Election discourse in IHK
Nowadays, the people in occupied Kashmir are engaged in a discourse on the issue of participation in the elections, periodically held by Indian authorities. Without any reference to the absurd arguments advanced by those who have been serving the Indian interests in the territory, let us take stock of few valid points, which genuinely precipitate from the debate.
Those who hold the view that the people should not participate in the elections contend that the laws and regulations under which elections are being held make it abundantly clear that contesting or voting for the elections in the occupied territory amounts to the acceptance of Indian rule over Jammu and Kashmir. That is why, it has been made imperative by law for those who contest elections to take oath of upholding Indian sovereignty over Jammu and Kashmir both at the time they file nominations and when they get elected. Further substantiating their point, they say that elections are serving as a camouflage to Indian nefarious designs in view of the established fact that the entire election process and its results are manoeuvred in such a way that India manages to form governments and get elected the people of its choice. The manipulation was clearly evident in 1987 when MUF was about to register its victory but the Indian election commission had no difficulty in undoing the people’s verdict. This is what India has been doing from the very beginning. It has, in the real sense, governed Jammu and Kashmir through military might and intelligence agencies while the Assemblies, Chief Ministers and cabinets have been nothing but a façade. Furthermore, India, at the international level, has been projecting the participation of the masses in the elections as a proof that no dispute over India’s rule in Kashmir existed.

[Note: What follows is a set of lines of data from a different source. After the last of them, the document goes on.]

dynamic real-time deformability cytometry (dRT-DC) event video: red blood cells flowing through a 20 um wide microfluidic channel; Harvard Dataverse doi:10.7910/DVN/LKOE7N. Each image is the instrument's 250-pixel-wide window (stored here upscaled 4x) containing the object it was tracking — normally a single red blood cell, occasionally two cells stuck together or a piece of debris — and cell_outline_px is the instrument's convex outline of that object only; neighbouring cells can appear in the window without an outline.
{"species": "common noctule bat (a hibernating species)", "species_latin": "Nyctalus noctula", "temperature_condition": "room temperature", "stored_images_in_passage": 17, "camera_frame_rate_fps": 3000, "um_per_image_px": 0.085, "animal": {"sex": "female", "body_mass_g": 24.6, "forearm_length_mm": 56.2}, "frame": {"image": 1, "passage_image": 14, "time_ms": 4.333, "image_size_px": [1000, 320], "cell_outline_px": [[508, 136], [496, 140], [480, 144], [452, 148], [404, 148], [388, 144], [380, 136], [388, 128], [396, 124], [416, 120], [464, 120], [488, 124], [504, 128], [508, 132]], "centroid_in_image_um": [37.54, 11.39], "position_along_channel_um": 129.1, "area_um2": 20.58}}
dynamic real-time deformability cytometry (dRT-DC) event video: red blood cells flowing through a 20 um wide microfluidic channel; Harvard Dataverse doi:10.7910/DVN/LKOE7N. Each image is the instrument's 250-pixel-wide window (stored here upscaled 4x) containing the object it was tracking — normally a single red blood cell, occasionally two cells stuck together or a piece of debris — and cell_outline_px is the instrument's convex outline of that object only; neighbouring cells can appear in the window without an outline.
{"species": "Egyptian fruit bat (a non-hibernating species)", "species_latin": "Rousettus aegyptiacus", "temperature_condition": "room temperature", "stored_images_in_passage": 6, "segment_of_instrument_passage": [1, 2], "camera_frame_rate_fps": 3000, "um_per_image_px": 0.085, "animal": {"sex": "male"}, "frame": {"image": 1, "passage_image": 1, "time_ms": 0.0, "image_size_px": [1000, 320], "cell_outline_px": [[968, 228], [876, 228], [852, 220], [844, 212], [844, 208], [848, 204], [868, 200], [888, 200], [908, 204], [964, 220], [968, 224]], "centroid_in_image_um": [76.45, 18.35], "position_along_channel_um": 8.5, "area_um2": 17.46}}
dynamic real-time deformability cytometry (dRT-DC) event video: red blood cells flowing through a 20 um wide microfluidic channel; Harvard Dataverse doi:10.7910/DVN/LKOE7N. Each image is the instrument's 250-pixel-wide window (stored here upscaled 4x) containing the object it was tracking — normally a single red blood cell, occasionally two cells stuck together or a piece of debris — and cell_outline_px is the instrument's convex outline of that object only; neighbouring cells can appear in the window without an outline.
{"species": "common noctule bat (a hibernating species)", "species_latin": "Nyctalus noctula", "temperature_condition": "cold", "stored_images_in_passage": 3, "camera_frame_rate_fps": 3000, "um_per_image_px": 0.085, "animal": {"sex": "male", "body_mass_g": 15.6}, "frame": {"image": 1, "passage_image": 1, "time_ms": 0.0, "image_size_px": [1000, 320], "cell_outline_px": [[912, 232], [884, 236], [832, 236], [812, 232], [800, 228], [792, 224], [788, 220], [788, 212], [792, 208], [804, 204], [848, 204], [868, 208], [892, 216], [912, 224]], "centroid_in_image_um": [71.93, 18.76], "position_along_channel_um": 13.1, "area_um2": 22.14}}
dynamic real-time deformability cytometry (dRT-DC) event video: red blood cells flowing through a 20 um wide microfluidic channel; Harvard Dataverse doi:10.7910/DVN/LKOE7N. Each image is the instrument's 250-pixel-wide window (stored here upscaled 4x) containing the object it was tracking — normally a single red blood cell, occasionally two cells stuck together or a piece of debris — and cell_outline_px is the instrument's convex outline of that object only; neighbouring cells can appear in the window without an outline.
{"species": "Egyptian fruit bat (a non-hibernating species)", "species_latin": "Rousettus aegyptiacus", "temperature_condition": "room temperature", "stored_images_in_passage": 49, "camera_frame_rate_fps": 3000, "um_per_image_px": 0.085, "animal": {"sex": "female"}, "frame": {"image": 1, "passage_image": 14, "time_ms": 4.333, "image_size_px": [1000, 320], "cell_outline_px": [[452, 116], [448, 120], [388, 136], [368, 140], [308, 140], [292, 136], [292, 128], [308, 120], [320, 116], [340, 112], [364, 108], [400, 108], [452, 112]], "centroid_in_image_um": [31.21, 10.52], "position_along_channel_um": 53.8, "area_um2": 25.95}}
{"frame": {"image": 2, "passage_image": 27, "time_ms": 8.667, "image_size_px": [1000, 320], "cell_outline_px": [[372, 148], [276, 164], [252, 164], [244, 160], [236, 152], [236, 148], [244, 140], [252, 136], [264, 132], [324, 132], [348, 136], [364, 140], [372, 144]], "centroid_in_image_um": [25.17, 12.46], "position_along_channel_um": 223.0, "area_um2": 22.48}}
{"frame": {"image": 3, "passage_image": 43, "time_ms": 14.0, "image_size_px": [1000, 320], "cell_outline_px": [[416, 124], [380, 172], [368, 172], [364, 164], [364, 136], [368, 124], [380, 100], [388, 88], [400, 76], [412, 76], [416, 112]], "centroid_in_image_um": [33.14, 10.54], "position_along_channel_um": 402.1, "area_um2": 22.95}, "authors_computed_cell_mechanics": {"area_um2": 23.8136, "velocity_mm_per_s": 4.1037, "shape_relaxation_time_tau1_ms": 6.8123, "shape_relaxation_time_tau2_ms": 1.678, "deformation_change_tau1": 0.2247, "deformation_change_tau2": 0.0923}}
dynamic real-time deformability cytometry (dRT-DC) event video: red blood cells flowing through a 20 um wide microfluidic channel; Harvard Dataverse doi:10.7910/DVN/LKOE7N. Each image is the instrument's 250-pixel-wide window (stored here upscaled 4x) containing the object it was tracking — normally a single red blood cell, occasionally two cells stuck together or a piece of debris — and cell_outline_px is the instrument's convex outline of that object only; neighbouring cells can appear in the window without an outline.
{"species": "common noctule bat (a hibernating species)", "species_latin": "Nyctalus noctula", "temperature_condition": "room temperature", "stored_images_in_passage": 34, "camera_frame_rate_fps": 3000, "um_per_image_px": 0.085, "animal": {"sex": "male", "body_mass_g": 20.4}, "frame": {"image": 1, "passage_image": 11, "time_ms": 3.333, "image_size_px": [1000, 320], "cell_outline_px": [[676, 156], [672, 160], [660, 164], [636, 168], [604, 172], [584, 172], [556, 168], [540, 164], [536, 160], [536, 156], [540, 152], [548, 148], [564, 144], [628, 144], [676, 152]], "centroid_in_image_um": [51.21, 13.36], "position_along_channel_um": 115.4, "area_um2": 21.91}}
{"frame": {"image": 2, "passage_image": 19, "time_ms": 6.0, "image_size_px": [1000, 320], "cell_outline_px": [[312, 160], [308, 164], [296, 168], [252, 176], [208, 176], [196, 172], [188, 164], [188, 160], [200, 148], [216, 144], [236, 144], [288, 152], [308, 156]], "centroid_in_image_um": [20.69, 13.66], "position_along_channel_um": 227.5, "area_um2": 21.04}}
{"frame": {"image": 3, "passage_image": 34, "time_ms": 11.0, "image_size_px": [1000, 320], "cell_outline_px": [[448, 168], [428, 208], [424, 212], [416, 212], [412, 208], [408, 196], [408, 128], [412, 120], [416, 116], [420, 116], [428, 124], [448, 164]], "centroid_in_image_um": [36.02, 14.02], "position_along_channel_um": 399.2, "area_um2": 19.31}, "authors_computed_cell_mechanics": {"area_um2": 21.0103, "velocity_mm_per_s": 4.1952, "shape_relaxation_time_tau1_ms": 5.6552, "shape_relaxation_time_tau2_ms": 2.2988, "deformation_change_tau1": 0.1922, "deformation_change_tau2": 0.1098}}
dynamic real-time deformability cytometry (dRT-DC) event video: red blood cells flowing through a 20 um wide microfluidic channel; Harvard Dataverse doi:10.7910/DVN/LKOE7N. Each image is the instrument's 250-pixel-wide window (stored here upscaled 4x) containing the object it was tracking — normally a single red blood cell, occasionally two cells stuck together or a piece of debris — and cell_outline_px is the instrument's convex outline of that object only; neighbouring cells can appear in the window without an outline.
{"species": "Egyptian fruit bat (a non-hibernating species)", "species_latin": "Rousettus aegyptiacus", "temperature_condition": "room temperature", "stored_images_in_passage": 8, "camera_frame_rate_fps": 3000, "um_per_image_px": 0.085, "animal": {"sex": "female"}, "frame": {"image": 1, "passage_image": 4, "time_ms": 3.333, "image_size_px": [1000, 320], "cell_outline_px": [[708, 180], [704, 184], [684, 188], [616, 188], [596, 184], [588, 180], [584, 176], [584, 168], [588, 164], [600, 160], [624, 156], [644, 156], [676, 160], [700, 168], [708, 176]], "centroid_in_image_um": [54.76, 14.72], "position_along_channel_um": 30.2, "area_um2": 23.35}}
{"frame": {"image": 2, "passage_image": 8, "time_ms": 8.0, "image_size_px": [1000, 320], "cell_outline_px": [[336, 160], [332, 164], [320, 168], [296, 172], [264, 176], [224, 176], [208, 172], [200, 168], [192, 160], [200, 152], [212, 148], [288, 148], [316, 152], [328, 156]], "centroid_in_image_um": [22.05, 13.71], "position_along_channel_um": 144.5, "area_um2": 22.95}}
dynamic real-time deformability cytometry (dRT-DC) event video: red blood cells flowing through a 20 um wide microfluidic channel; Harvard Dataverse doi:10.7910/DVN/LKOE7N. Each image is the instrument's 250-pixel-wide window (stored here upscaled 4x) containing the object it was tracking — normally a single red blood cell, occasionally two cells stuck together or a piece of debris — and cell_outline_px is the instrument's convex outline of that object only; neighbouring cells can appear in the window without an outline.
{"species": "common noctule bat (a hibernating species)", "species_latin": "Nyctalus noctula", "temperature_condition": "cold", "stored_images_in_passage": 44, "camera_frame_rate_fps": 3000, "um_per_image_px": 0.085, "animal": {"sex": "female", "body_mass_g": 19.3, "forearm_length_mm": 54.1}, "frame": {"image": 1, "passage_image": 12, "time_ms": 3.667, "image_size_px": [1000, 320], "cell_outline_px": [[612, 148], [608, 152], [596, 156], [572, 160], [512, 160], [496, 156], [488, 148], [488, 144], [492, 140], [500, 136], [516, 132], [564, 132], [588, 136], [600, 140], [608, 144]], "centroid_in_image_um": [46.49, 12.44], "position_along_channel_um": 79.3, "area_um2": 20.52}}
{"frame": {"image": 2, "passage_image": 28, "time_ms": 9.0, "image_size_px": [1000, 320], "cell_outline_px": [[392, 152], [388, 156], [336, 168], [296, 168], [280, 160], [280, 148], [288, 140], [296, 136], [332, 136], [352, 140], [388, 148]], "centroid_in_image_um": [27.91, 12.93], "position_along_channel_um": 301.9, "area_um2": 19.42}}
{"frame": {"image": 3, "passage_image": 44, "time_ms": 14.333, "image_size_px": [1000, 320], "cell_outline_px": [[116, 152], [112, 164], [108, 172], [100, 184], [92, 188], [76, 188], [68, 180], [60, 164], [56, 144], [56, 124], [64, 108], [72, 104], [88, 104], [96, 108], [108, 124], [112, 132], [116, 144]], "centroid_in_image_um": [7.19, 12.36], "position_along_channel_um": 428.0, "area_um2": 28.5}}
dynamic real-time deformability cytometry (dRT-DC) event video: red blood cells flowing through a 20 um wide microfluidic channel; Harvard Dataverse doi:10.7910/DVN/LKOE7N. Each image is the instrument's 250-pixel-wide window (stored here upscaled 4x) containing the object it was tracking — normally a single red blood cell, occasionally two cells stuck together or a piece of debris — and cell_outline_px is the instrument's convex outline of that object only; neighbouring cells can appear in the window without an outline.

Important of all the above is that the people of Kashmir have been offering unique sacrifices to challenge India’s illegal occupation of the territory. How does it suit them to vote for those who stand for Kashmir’s accession to India? It is humiliating that such people become Kashmiris’ representatives.
To us, participation of the people of Kashmir in the elections, as was witnessed in the last assembly polls does not convey in any way that they have reconciled to the Indian occupation. The fact is that in the absence of a vibrant liberation movement and an able leadership, the practicalities of routine life will continue prompting people to participate in the elections. This will happen regardless of the fact that the elections will go on throwing new Vidkun Quislings to the fore. The formula is simple. Absence of liberation movement is equal to the implementation of India’s agenda.
What we need to understand is that despite periodical elections right from 1952, the sentiment of freedom has never died and history is testimony to the fact that the people of Kashmir have always given their full support to any move, which they thought would lead them towards freedom from Indian bondage. Innumerable sacrifices rendered by the people since 1947 in general and 1989 in particular corroborate this point. It was this resentment against Indian rule, which was clearly demonstrated in 2008 and 2010 when hundreds of thousands of people came out of their houses shouting pro-Pakistan and pro-freedom slogans and holding mammoth marches demanding their right to decide their fate through a plebiscite.
The genuine people with a pro-freedom agenda have to prioritize their tasks. The boycott of polls will no doubt become meaningful as well as successful when the people will really feel that to achieve the goal of freedom has become a sure shot. There lies the answer why the Kashmiris reciprocated boycott calls during the nineties. In the present situation, when the movement is weak from many angles, making boycott or no boycott a point with India may amount to falling into India’s trap.
However, it stands beyond any doubt that there is no moral ground in making people directly or indirectly a part of the election fraud in occupied Kashmir.